Records supplied:
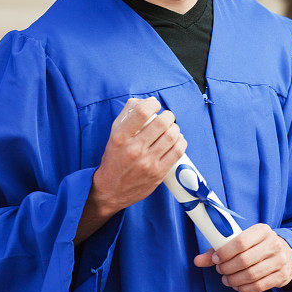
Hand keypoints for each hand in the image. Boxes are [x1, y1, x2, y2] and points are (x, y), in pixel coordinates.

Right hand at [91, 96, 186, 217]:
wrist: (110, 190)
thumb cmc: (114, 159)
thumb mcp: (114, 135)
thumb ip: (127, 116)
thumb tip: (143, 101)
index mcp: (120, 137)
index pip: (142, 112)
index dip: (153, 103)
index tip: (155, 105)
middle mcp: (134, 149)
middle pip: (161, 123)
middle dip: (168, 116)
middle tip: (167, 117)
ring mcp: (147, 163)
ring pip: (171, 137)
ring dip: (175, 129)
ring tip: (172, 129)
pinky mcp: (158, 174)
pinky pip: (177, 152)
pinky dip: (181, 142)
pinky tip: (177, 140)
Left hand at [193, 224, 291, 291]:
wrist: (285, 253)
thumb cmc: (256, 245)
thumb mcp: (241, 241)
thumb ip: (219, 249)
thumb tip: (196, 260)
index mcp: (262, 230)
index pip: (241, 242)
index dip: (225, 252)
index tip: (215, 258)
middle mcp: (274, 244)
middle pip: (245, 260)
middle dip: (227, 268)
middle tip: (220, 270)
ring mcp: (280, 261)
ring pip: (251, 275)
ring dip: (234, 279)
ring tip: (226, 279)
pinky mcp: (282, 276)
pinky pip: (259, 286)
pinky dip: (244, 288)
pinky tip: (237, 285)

--

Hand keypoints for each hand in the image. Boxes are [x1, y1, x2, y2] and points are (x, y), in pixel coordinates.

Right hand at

...

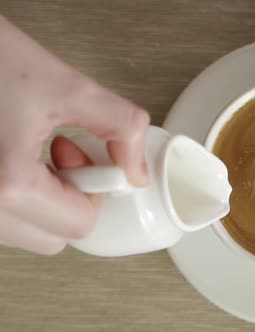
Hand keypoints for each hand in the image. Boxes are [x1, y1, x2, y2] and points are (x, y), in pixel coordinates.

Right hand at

What is required:
All lines above between those holding "ring pip: (251, 275)" and "pinky tip: (237, 285)", inclusive, must be set down unchanged, and no other line may be included.

Exercise result:
ring pip: (251, 275)
ring dip: (234, 279)
ring tip: (226, 279)
pinky mcp: (282, 276)
pinky pip: (259, 286)
pinky dip: (244, 288)
pinky tip: (237, 285)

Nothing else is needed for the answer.